THURSDAY This demarcation dispute is very serious for me. As a leading opinion-former on these matters, I have to pick a side. After much soul-searching I’ve decided to go with the Hubmakers’ Guild.
I have nothing against spacesmiths. I yield to no one in my admiration of them and their alchemy. I believe that the last decade has seen some truly astonishing, magical spaces created. Moribund areas of towns – long abandoned to the anarchic bumbling of people sitting on benches FREE OF CHARGE eating sandwiches prepared at home – have been transformed by ‘food courts’ and franchised noise rights.
Creating multi-purposed space is straightforward, but hubmaking is a specialised craft. For too long spacesmiths have undercut hubmakers with that one-hub-fits-all bullshit. A genuine hub takes risks.
It might be a business hub on the periphery of an airport, corralled by massive billboards proclaiming that ‘making your business our business is good business’.
It might be a cultural hub offering nuanced meeting spaces, specialist retailers, exhibition nodes, assorted experiences, free wi-fi and the opportunity to ‘grab a coffee and explore!’ This really is living on the edge, as anyone who’s ever grabbed a hot coffee will confirm.
Yet hubmaking has a grand vision too. Until recently everyone fatuously described London as a ‘city of villages’, even though there’s always a shop open somewhere on Saturday afternoons. Great credit goes to the Hubmakers’ Guild for changing our perception of the capital to a ‘city of hubs’.

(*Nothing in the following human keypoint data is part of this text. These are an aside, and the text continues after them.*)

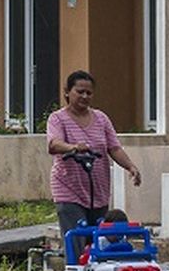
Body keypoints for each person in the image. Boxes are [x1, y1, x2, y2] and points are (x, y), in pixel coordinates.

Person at [47, 70, 142, 244]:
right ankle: (75, 268)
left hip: (98, 191)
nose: (84, 96)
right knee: (76, 237)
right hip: (69, 189)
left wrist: (130, 166)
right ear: (67, 92)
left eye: (88, 93)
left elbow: (114, 148)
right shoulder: (57, 119)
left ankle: (96, 270)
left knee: (99, 241)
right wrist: (73, 147)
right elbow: (54, 144)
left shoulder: (101, 119)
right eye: (79, 91)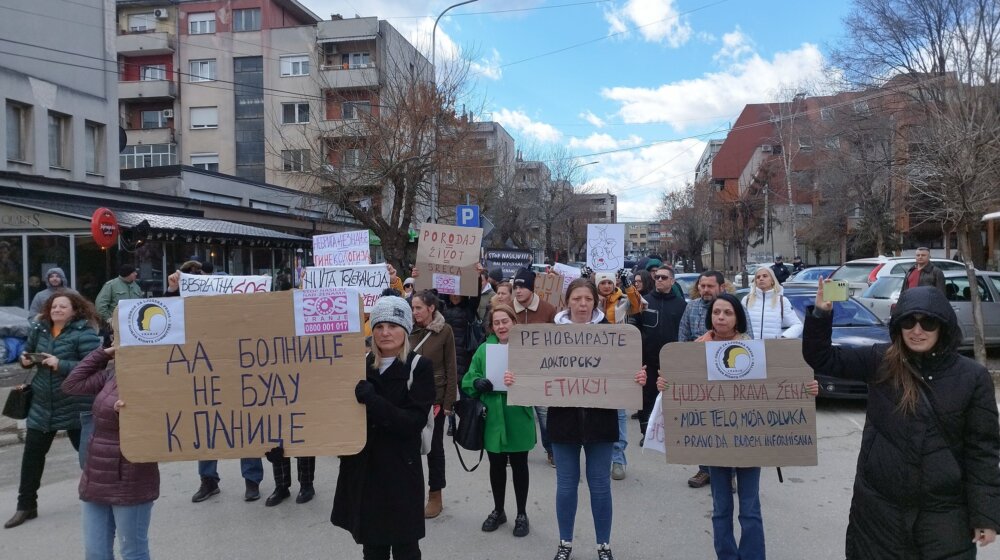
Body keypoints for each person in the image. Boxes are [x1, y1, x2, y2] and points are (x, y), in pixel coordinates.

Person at [804, 283, 1000, 559]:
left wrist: (985, 515)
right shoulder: (880, 360)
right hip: (879, 513)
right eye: (909, 321)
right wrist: (821, 314)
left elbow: (983, 450)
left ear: (943, 326)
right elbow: (821, 357)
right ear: (898, 325)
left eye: (928, 322)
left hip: (944, 517)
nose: (917, 330)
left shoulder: (972, 377)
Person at [659, 293, 818, 560]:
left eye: (727, 313)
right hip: (714, 443)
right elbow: (678, 387)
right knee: (721, 508)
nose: (721, 317)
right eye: (716, 312)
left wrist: (807, 388)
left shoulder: (755, 350)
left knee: (749, 508)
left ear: (738, 319)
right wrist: (666, 385)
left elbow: (780, 385)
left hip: (749, 442)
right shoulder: (695, 350)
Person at [506, 278, 646, 560]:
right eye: (576, 299)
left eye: (588, 299)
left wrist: (637, 378)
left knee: (600, 486)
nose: (582, 304)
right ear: (567, 302)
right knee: (567, 486)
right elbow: (534, 369)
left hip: (601, 421)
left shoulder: (612, 334)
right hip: (564, 421)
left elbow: (624, 372)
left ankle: (603, 545)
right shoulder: (552, 334)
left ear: (596, 302)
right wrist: (515, 378)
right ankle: (565, 543)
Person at [332, 296, 435, 560]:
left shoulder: (419, 367)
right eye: (379, 326)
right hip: (365, 472)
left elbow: (412, 422)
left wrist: (373, 401)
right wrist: (289, 445)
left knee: (406, 549)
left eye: (393, 325)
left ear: (406, 329)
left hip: (400, 472)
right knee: (373, 549)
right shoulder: (357, 366)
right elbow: (331, 416)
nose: (385, 332)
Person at [163, 262, 266, 503]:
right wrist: (172, 291)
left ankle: (252, 480)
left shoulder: (236, 299)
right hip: (205, 371)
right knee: (207, 425)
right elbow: (168, 317)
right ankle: (208, 480)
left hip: (241, 370)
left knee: (246, 425)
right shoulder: (193, 304)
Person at [6, 293, 102, 528]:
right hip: (42, 404)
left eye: (63, 306)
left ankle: (102, 502)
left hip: (75, 404)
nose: (57, 309)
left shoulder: (84, 332)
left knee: (89, 458)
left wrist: (61, 364)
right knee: (32, 458)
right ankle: (26, 506)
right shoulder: (40, 329)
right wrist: (25, 360)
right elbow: (27, 352)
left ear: (75, 310)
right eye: (54, 306)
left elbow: (95, 366)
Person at [62, 343, 159, 560]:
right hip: (96, 475)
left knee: (132, 552)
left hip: (130, 478)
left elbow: (159, 423)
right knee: (95, 553)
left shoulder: (155, 377)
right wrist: (102, 354)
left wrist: (128, 415)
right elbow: (71, 384)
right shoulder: (111, 375)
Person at [462, 304, 536, 538]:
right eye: (497, 323)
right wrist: (476, 383)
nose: (502, 326)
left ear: (514, 322)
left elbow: (538, 379)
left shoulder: (526, 349)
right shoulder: (484, 349)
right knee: (496, 465)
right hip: (493, 415)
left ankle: (522, 513)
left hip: (518, 413)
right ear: (491, 327)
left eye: (505, 321)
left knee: (520, 465)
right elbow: (469, 377)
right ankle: (498, 509)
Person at [676, 270, 737, 488]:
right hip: (699, 374)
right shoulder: (691, 307)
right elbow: (682, 337)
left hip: (729, 374)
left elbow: (748, 341)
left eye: (710, 286)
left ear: (721, 287)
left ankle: (730, 472)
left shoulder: (735, 307)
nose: (705, 290)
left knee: (727, 424)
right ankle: (705, 469)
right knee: (703, 423)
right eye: (702, 286)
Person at [409, 290, 457, 519]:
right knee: (409, 447)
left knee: (434, 449)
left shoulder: (444, 331)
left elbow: (451, 367)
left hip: (435, 400)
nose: (414, 312)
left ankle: (435, 495)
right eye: (412, 308)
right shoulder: (407, 329)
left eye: (418, 307)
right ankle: (411, 494)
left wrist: (448, 402)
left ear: (431, 308)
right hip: (409, 398)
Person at [595, 270, 642, 481]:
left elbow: (638, 306)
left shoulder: (623, 300)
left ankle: (618, 458)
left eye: (609, 282)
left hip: (618, 360)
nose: (606, 286)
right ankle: (599, 457)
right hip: (594, 362)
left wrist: (629, 285)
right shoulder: (590, 300)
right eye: (602, 282)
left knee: (619, 412)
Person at [511, 267, 558, 466]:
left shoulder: (548, 309)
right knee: (515, 414)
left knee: (545, 414)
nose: (518, 291)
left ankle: (552, 450)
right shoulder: (507, 308)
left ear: (532, 288)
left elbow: (557, 339)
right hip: (515, 370)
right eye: (515, 287)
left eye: (522, 287)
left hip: (541, 372)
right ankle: (513, 451)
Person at [637, 266, 686, 440]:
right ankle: (646, 433)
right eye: (657, 277)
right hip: (648, 359)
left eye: (664, 277)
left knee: (670, 396)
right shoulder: (644, 302)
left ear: (672, 281)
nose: (659, 280)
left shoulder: (681, 305)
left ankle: (669, 433)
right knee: (646, 398)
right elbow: (636, 328)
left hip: (672, 361)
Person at [742, 266, 802, 340]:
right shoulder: (746, 300)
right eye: (758, 277)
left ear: (772, 280)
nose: (761, 279)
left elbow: (797, 325)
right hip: (751, 346)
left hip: (773, 345)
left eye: (765, 276)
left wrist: (784, 337)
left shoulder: (782, 301)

Microhubs link together to form macrohubs, with the Greater London area forming one vast huburb.
FRIDAY Lunch with Rock Steady Eddie the fixer. As usual he helps himself to 18 per cent of my pudding.
Not for the first time, he wants me to abandon my principles in the pursuit of profit. ‘Look, I’m not asking you to scab. You’ve got your ideals, that’s lovely. I am merely saying I’ve got clients queuing up for hubs and spaces and nobody to provide them. I know you’d be putting your reputation at risk by strike-breaking, I respect that, we could do it under a pseudonym or whatever and are you going to finish that cheesecake?’
After all these years Eddie still thinks I’d jettison my moral convictions to make a few quid. Does he seriously expect me to become a blackleg hubmaker, a moonlighting spacesmith? When it would be much simpler to invent a new urban regeneration term altogether, and cash in that way?
SATURDAY Devise the ‘urban bulb’, a new development marketing blueprint. A successor to the hub, it’s commercial but sounds organic.
The urban bulb, a tight wad of potential, planted in the fertile soil of municipal space, one day flourishing into city apartments for people with cruel eyes and direct debit capability. Plus social benefit in the form of shops.
It’ll sound much more cheerful once I’ve tidied up my scruples a bit.
SUNDAY Form a hubbulb in the recliner.